**Tugas latihan**
1: Terjemahkan kalimat "Perubahan tata cara ini dianggap tidak melanggar adat." dari teks tentang adat Minang ke dalam bahasa Inggris.
2: Salin persis bagian teks tentang adat Minang mulai dari "Adat Nan Teradat ini" hingga dan termasuk "tidak melanggar adat.".
3: Sebutkan apa yang dahulu biasa dipakai para pemuda di kampung ke mana saja menurut teks tentang adat Minang.

*** Teks yang disediakan ***

Adat Nan Teradat ini dengan sendirinya menyangkut pengaturan tingkah laku dan
kebiasaan pribadi orang perorangan seperti tata cara berpakaian, makan-minum,
ke pesta, dan sebagainya. Dahulu misalnya, para pemuda di kampung biasa memakai
kain sarung ke mana saja, karena iklim di sana dingin, tetapi karena udara
tidak sedingin dahulu lagi maka sekarang tidak memakai
sarung lagi, hanya jaket saja. Dulu orang Minang biasa makari dengan
menggunakan tangan, tetapi sekarang sudah biasa pula memakai sendok garpu ala
barat. Perubahan tata cara ini dianggap tidak melanggar adat.
Adat Istiadat
Adat Istiadat adalah peraturan-peraturan yang juga
dibuat oleh penghulu-penghulu disuatu nagari melalui musyawarah mufakat
sehubungan dengan sehubungan dengan kesukaan anak nagari seperti kesenian, olah
raga, pencak silat randai, talempong, pakaian laki-laki, pakaian wanita,
barang-barang bawaan (hantaran) ke rumah mempelai, begitupun helat jamu
meresmikan sako, marawa, tanggo, gaba-gaba, pelaminan dan sebagainya. Untuk
adat Istiadat ini juga berlaku pepatah yang berbunyi :
Lain lubuak lain ikannyo,
lain padang lain balalangnyo,
lain nagari lain adatnyo (istiadatnyo)
.
Adat nan Teradat dan Adat Istiadat tersebut adalah
peraturan pelaksanaan dari aturan-aturan pokok yang telah diciptakan oleh
nenek-moyang. Statusnya disebut dengan Adat nan babuhua sentak, artinya
aturan Adat yang dapat diubah, dikurangi, ditambah dengan melalui musyawarah
mufakat dan selama tidak bertentangan dengan pokok hukum yang telah dituangkan
dalam pepatah-petitiah ciptaan nenek-moyang (kato pusako) Adat.

*** Isi kumpulan data ***

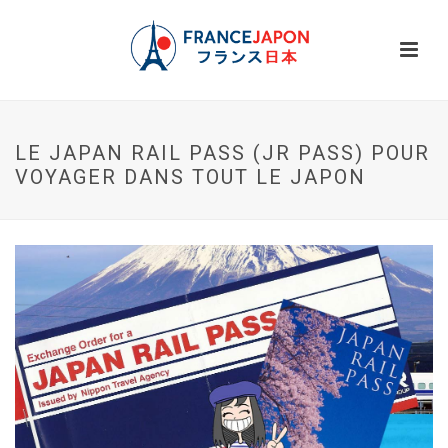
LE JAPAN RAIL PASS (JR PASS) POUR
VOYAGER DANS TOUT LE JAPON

***
*** Isi kumpulan data ***

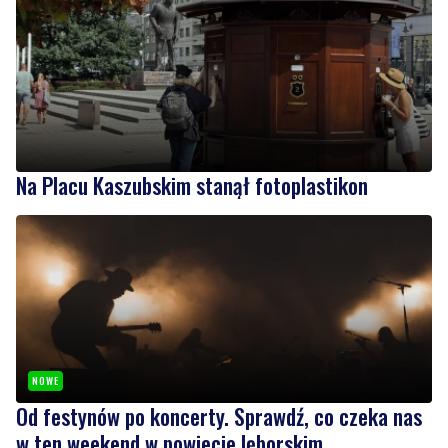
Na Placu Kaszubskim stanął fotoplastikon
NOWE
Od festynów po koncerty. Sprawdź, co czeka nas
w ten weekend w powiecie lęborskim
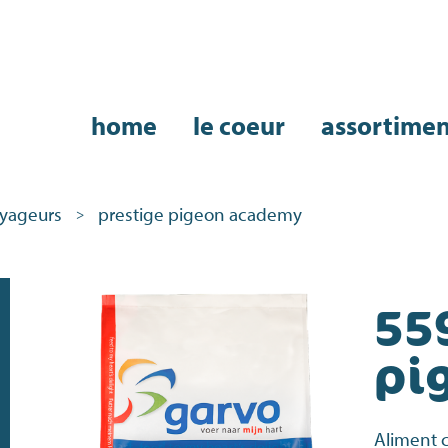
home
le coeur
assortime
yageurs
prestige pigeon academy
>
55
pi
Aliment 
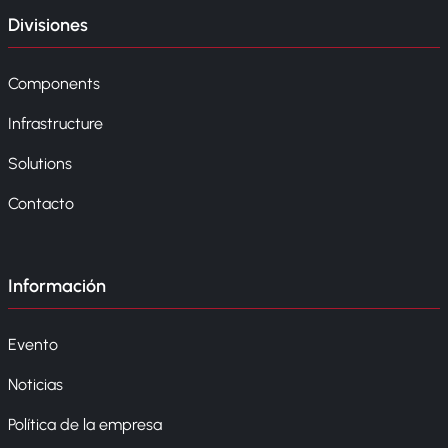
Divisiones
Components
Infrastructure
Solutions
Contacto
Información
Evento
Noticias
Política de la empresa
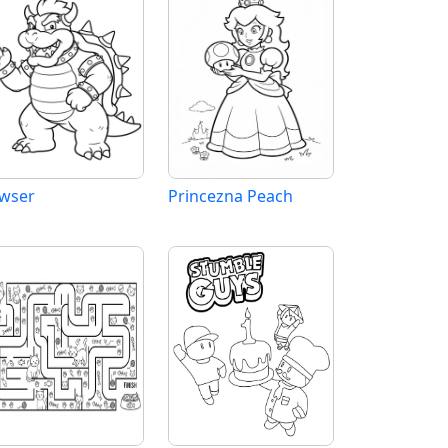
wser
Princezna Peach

***

**Jawaban yang diberikan**
1: This change in manners is not considered a breach of custom.

2:
Adat Nan Teradat ini dengan sendirinya menyangkut pengaturan tingkah laku dan
kebiasaan pribadi orang perorangan seperti tata cara berpakaian, makan-minum,
ke pesta, dan sebagainya. Dahulu misalnya, para pemuda di kampung biasa memakai
kain sarung ke mana saja, karena iklim di sana dingin, tetapi karena udara
tidak sedingin dahulu lagi maka sekarang tidak memakai
sarung lagi, hanya jaket saja. Dulu orang Minang biasa makari dengan
menggunakan tangan, tetapi sekarang sudah biasa pula memakai sendok garpu ala
barat. Perubahan tata cara ini dianggap tidak melanggar adat.

3: Kain sarung.